ACW/Belfius: "Steven Vanackere n'est jamais intervenu" selon le CEO

Jos Clijsters, CEO de Belfius, et Alfred Boeckaert, président du Conseil d'administration de la banque, lors de leur audition devant la commission Finances de la Chambre
Jos Clijsters, CEO de Belfius, et Alfred Boeckaert, président du Conseil d'administration de la banque, lors de leur audition devant la commission Finances de la Chambre - © Belga

Le président du Comité de direction de Belfius, Jos Clijsters, a assuré vendredi que l'accord passé avec l'ACW, le pendant flamand du Mouvement ouvrier chrétien (MOC), pour Belfius était "très avantageux", également pour l'Etat belge et donc le contribuable.

Il a également, lors d'une audition en commision des finances de la Chambre, assuré - tout comme le président du conseil d'administration, Alfred Bouckaert - que le ministre des Finances, Steven Vanackere, n'était "à aucun moment" intervenu durant les négociations.

En janvier dernier, Belfius annonçait avoir racheté pour 110 millions d'euros les parts bénéficiaires que le MOC et son pendant flamand, l'ACW, détenaient dans Belfius Assurances et Belfius Banque.
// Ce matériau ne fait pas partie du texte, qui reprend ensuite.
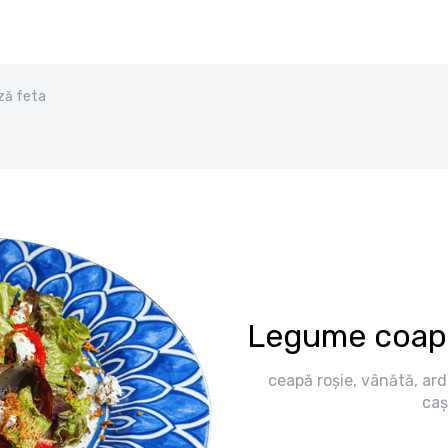
ză feta
Legume coapt
ceapă roșie, vânătă, ard
caș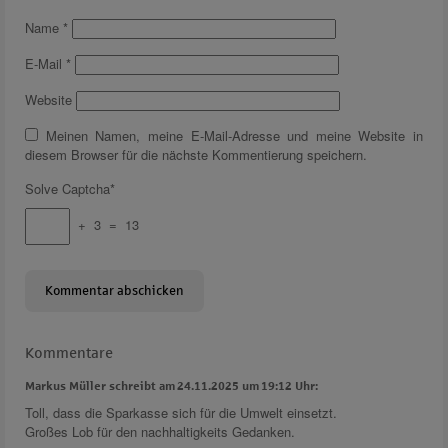
Name
*
E-Mail
*
Website
Meinen Namen, meine E-Mail-Adresse und meine Website in
diesem Browser für die nächste Kommentierung speichern.
Solve Captcha*
+ 3 = 13
Kommentare
Markus Müller schreibt am 24.11.2025 um 19:12 Uhr:
Toll, dass die Sparkasse sich für die Umwelt einsetzt.
Großes Lob für den nachhaltigkeits Gedanken.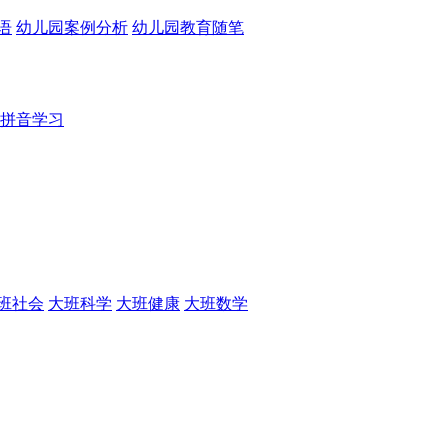
语
幼儿园案例分析
幼儿园教育随笔
拼音学习
班社会
大班科学
大班健康
大班数学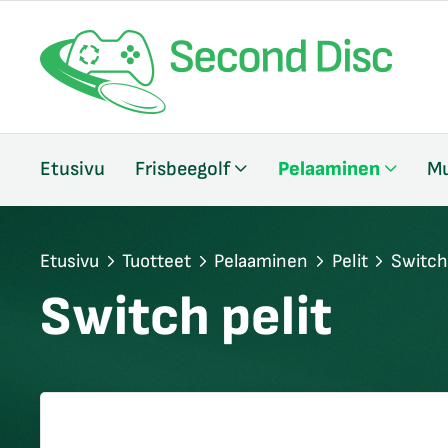
/sulje
Etusivu
Frisbeegolf
Pelaaminen
Mu
likko
/sulje
likko
/sulje
Etusivu
Tuotteet
Pelaaminen
Pelit
Switch 
likko
Switch pelit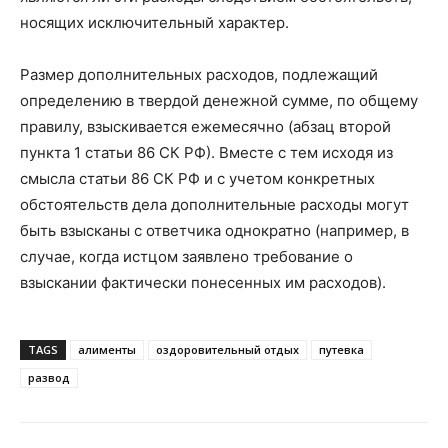
носящих исключительный характер.
Размер дополнительных расходов, подлежащий
определению в твердой денежной сумме, по общему
правилу, взыскивается ежемесячно (абзац второй
пункта 1 статьи 86 СК РФ). Вместе с тем исходя из
смысла статьи 86 СК РФ и с учетом конкретных
обстоятельств дела дополнительные расходы могут
быть взысканы с ответчика однократно (например, в
случае, когда истцом заявлено требование о
взыскании фактически понесенных им расходов).
TAGS
алименты
оздоровительный отдых
путевка
развод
Officiellement, la majeure partie de cette somme est réinvestie dans un emprunt émis par Belfius qui doit rapporter 6,25 % aux deux organisations. Mais, en toute discrétion, un bonus conditionnel de 1,5% a été prévu dans l'accord.

Il s'agit d'une "pratique très courante", a affirmé M. Clijsters.

M. Vanackere, un proche de l'ACW mis en cause dans cet accord, avait proposé jeudi au parlement d'entendre le CEO de Belfius, en se disant "droit dans ses bottes".

La commission des finances a également auditionné vendredi après-midi deux responsables de la Société fédérale de participations et d'investissements (SPFI), Koen Van Loo et Robert Tollet, et le président de l'ACW, Patrick Develtere.

Tant M. Clijsters que M. Bouckaert ont affirmé que le ministre des Finances n'"était intervenu à aucun moment" dans les négociations, qu'ils ont qualifiées de "question commerciale" entre la banque et le mouvement ouvrier chrétien.

"Nous n'avons jamais reçu la moindre suggestion de la part du ministre des Finances ou de l'un de ses collaborateurs pour négocier dans un sens ou dans l'autre", ont-il dit.

Selon son patron, Belfius a réalisé ainsi une bonne opération.

Les parts bénéficiaires étaient inscrites dans les comptes pour un montant de 170 millions d'euros, alors qu'elles ont été vendues pour 110 millions. "Et donc un bénéfice de 60 millions", ont expliqué les responsables de la banque.